Porter had been scheduled to be retried in September, and White had been scheduled to be tried in October.
“All of our clients are thrilled with what happened today, and we’ll be making a comment later to address the details of what happened,” said Catherine Flynn, Miller’s attorney, outside the courthouse.
The officers still face possible administrative discipline. Internal investigations, with the help of outside police agencies, are underway.
Gray, 25, suffered severe spinal cord injuries in the back of the van in April 2015 and died a week after his arrest. His death sparked widespread, peaceful protests against police brutality, and his funeral was followed by rioting, looting and arson.
At a news conference in West Baltimore, near where Gray was arrested, Mosby defended her decision to bring the charges against the officers, and said that “as a mother,” the decision to drop them was “agonizing.”
But, given Williams’ acquittal of Nero, Goodson and Rice and the likelihood that the remaining officers would also choose bench trials before him, Mosby said she had to acknowledge the “dismal likelihood” that her office would be able to secure a conviction.
“We could try this case 100 times, and cases like it, and would end up with the same result,” she said. That is in part because of failings in how the judicial system handles charges against police officers, she said.
She said there is an “inherent bias” whenever “police police themselves.” She said the charges she brought were not an indictment of the entire Baltimore Police Department, but she also broadly condemned the actions and testimony of some officers involved in Gray’s arrest or in the department’s investigation of the incident - alleging “consistent bias” at “every stage.”
She said she is not “anti-police,” but “anti-police brutality.” She also noted the “countless sacrifices” of her prosecutors in the case, including Schatzow and Deputy State’s Attorney Janice Bledsoe, and said her office will continue to “fight for a fair and equitable justice system for all.”

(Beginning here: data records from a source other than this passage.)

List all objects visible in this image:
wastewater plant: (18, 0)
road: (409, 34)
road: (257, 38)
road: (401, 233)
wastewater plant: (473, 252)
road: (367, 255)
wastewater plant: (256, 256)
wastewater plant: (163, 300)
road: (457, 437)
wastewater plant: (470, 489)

In clearing Nero, Goodson and Rice, Williams had repeatedly said that prosecutors presented little or no evidence to support their broader theory in the case - that the officers acted unreasonably, and willfully disregarded their training and general orders, when they decided not to secure Gray in a seat belt, and that the decision directly led to his death.
All of the officers had pleaded not guilty. Their attorneys have said they acted reasonably and professionally, and that Gray’s death was the result of a tragic accident.
The decision Wednesday to drop all charges came during what was expected to be a contentious hearing surrounding the prosecution’s ability to proceed with Miller’s trial without using anything he said on the witness stand in Nero’s trial against him.
Miller had been charged with second-degree assault, reckless endangerment and two counts of misconduct in office related to Gray’s arrest. He was compelled to testify at Nero’s trial under a limited form of immunity designed to protect his constitutional right against self-incrimination while freeing him to speak about the events that transpired on the morning of Gray’s arrest. Before Miller’s trial could proceed, prosecutors were required to show that they had not gleaned any evidence or strategic advantage in Miller’s trial from his immunized testimony.
Having dropped the charges, prosecutors avoided taking the stand.